Since 2008, New Hampshire has been one of the 10 members of the Regional Greenhouse Gas Initiative (RGGI), a power plant-only cap-and-trade system that holds quarterly auctions requiring electric utilities to buy carbon dioxide permits. The cost of those permits is buried in the rate base and passed on to customers in the form of higher electricity prices. The tab is $28.2 million so far and rising the state budget estimate for the next year jumped to $70 million in hidden energy taxes under the RGGI cap-and-trade program. Moreover, the program has become a honey pot for corrupt special interest giveaways to corporations, as a recent report from Grant Bosse of the Josiah Bartlett Center showed.

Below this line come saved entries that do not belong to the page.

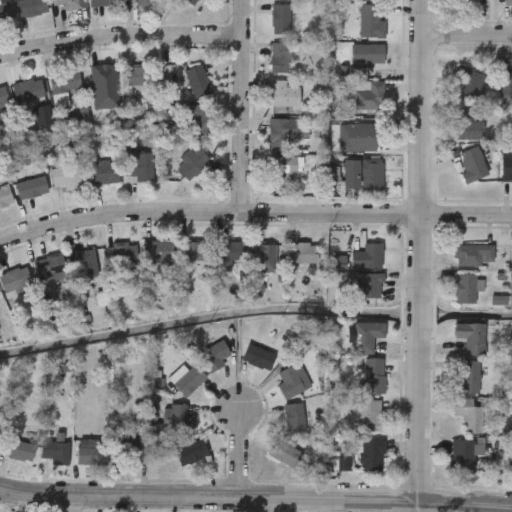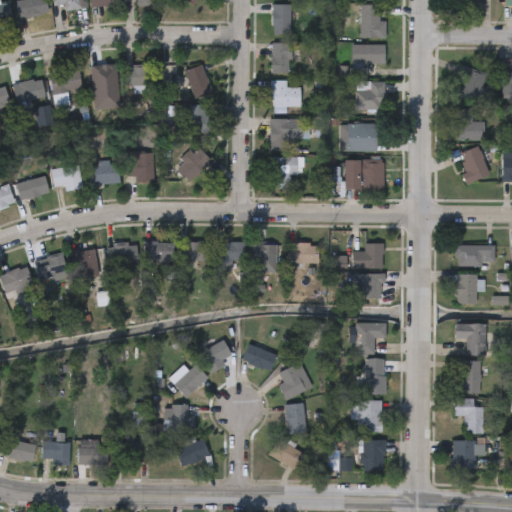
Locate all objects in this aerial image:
building: (373, 0)
building: (191, 1)
building: (102, 2)
building: (143, 2)
building: (192, 2)
building: (507, 2)
building: (66, 3)
building: (104, 3)
building: (143, 3)
building: (68, 5)
building: (29, 7)
building: (31, 9)
building: (4, 12)
building: (5, 15)
building: (279, 18)
building: (281, 20)
building: (369, 21)
building: (371, 24)
road: (467, 39)
road: (121, 45)
building: (366, 53)
building: (367, 55)
building: (278, 57)
building: (280, 59)
building: (138, 77)
building: (140, 79)
building: (195, 80)
building: (63, 81)
building: (65, 83)
building: (197, 83)
building: (469, 83)
building: (471, 84)
building: (506, 84)
building: (27, 89)
building: (29, 91)
building: (281, 94)
building: (367, 95)
building: (2, 96)
building: (284, 96)
building: (369, 97)
building: (3, 98)
road: (243, 108)
building: (197, 118)
building: (199, 120)
building: (465, 126)
building: (467, 128)
building: (281, 132)
building: (283, 135)
building: (360, 137)
building: (362, 139)
building: (192, 164)
building: (472, 165)
building: (137, 166)
building: (194, 166)
building: (474, 166)
building: (139, 168)
building: (511, 169)
building: (280, 171)
building: (101, 172)
building: (281, 173)
building: (362, 173)
building: (103, 174)
building: (64, 176)
building: (364, 176)
building: (66, 179)
building: (29, 186)
building: (31, 189)
building: (4, 195)
building: (5, 197)
road: (253, 217)
building: (157, 250)
building: (192, 250)
building: (228, 251)
building: (120, 252)
building: (159, 252)
building: (303, 252)
building: (194, 253)
building: (230, 253)
building: (304, 254)
building: (122, 255)
building: (263, 255)
building: (472, 255)
building: (366, 256)
road: (420, 256)
building: (474, 257)
building: (265, 258)
building: (368, 258)
building: (82, 263)
building: (83, 265)
building: (48, 267)
building: (50, 269)
building: (15, 283)
building: (368, 285)
building: (16, 286)
building: (370, 287)
building: (464, 289)
building: (465, 290)
building: (365, 335)
building: (367, 338)
building: (471, 338)
building: (472, 339)
building: (212, 355)
building: (256, 357)
building: (214, 358)
building: (258, 359)
building: (372, 375)
building: (469, 377)
building: (374, 378)
building: (470, 378)
building: (188, 380)
building: (189, 382)
building: (288, 382)
building: (290, 384)
building: (365, 415)
building: (467, 415)
building: (367, 417)
building: (469, 417)
building: (178, 418)
building: (293, 418)
building: (295, 420)
building: (180, 421)
building: (54, 449)
building: (17, 450)
building: (18, 452)
building: (56, 452)
building: (90, 452)
building: (189, 452)
building: (125, 453)
building: (283, 453)
building: (92, 454)
building: (190, 454)
road: (236, 454)
building: (127, 455)
building: (370, 455)
building: (462, 455)
building: (511, 455)
building: (285, 456)
building: (463, 456)
building: (372, 457)
road: (255, 496)
road: (66, 503)
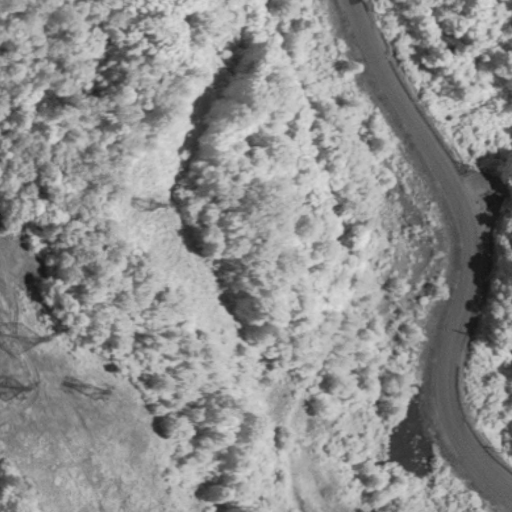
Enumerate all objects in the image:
power tower: (148, 202)
power tower: (3, 383)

(Excerpt) Read more at dailycaller.com ...
Burn wood.
My house is remote enough that the cost of trucking wood out to it would be barbaric. There are no trees anywhere nearby.
I looked into the option of a wood pellet stove to supplement the propane heat, but the damn stove and hook up was about as expensive as the furnace for the house.
What I would like to do when I have the money is install a geothermal heat pump. That way I would be able to both heat and cool the house economically on electricity.
Although I actually know eastern Colorado is on the plains,and have visited there several times, I was visualizing Aspen trees, Ponderosa pine and plenty of wood. I was thinking Rocky Mountain High.
My afterthought was that for $700 you could probably hire two Mexicans to cut up enough wood for the winter.
Understandable. That’s the part of the state that gets all the publicity. It’s also the expensive land. Much of the state (the eastern part like you say), pretty much looks like Kansas. I have 60 acres of high plains. It’s buffalo grass, some cactus and not much else.
However it does make a nice shooting range.